About this task — Every line with "unit" in it must be copied from the data.

Records provided —
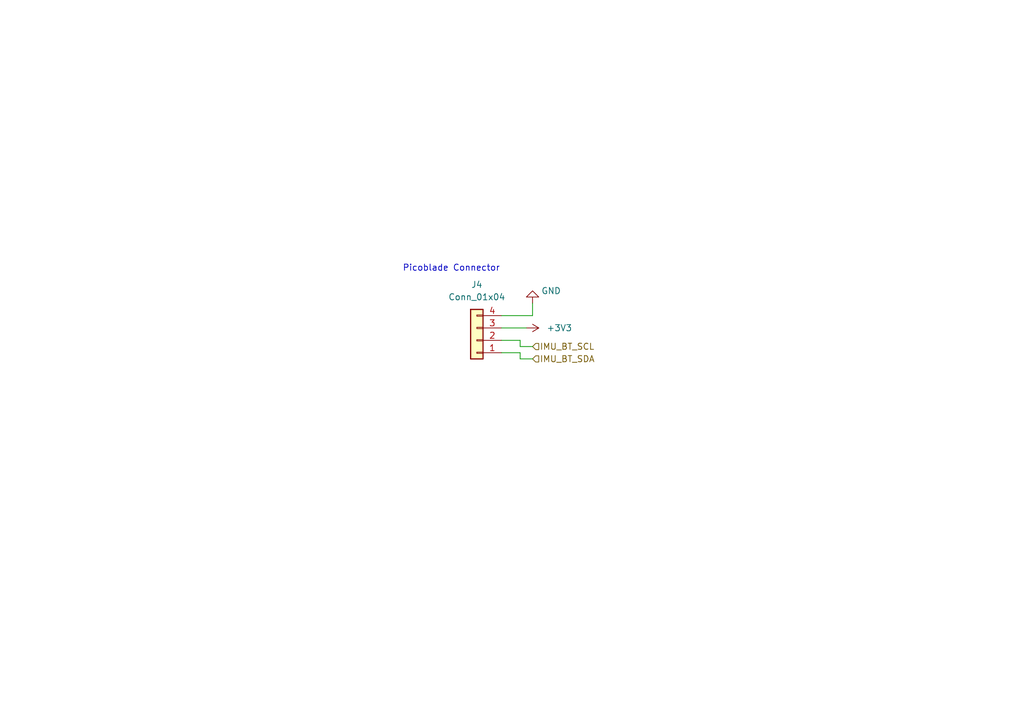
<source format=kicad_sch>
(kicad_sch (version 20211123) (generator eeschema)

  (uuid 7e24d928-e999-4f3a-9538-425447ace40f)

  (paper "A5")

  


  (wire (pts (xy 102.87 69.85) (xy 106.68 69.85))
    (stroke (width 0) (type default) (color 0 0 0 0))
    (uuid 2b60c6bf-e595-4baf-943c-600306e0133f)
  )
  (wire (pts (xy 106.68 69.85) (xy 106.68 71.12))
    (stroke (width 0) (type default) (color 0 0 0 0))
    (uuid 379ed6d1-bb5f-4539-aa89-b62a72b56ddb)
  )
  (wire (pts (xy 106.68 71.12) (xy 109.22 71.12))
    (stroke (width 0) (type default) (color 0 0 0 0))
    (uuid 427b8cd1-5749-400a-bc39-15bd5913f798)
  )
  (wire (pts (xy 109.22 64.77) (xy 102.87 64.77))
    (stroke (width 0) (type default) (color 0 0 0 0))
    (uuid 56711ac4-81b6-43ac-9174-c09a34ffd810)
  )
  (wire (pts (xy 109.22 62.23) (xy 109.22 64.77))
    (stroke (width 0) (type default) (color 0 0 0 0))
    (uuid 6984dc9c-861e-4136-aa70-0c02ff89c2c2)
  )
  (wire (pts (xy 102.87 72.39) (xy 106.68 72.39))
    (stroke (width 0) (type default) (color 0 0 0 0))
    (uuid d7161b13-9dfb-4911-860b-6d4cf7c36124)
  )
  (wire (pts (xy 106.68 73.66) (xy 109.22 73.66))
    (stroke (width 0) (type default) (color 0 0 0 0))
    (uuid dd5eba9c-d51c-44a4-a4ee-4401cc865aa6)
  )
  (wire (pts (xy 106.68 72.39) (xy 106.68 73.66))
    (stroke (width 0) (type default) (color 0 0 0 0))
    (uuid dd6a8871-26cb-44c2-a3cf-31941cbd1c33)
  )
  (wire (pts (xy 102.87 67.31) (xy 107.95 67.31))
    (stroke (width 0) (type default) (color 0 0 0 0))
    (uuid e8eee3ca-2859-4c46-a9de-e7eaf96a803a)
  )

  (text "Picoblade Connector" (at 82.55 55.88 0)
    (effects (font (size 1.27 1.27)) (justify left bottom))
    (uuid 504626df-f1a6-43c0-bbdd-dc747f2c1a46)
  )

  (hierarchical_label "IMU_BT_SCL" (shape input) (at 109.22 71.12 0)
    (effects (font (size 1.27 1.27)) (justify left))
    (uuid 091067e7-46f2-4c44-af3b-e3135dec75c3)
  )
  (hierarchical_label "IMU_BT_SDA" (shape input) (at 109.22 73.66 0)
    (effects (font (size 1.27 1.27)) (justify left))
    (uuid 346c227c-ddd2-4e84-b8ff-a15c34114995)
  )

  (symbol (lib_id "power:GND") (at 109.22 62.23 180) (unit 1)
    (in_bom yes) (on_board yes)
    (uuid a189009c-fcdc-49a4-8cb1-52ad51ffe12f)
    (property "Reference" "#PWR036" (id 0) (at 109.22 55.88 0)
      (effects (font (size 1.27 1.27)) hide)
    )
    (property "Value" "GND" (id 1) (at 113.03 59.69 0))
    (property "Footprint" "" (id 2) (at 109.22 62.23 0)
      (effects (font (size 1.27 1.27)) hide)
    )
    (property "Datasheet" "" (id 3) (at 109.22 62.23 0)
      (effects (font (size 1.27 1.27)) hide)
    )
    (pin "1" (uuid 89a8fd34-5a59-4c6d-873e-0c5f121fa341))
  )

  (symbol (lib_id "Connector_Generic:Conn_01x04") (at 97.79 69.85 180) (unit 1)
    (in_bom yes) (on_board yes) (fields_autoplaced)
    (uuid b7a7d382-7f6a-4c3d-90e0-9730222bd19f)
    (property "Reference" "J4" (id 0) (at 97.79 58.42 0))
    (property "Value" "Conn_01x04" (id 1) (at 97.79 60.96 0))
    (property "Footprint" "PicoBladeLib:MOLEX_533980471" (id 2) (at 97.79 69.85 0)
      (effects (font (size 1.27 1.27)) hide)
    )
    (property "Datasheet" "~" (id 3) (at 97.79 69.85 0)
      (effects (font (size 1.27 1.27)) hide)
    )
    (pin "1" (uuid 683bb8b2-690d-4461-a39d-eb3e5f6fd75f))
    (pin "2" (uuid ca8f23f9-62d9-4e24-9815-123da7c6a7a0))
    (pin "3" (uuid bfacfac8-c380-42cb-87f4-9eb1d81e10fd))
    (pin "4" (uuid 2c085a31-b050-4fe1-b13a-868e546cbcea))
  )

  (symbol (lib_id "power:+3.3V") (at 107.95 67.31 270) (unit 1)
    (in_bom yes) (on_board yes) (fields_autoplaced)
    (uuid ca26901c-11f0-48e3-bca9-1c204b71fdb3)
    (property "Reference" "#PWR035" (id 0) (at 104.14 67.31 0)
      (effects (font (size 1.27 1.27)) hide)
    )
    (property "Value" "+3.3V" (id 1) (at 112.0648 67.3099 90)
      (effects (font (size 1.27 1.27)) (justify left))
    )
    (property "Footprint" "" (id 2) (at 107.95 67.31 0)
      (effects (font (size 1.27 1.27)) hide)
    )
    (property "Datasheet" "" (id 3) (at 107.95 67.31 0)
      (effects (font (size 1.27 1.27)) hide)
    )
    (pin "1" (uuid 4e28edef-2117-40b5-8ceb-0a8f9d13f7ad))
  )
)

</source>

Response to the exercise —
  (symbol (lib_id "power:GND") (at 109.22 62.23 180) (unit 1)
  (symbol (lib_id "Connector_Generic:Conn_01x04") (at 97.79 69.85 180) (unit 1)
  (symbol (lib_id "power:+3.3V") (at 107.95 67.31 270) (unit 1)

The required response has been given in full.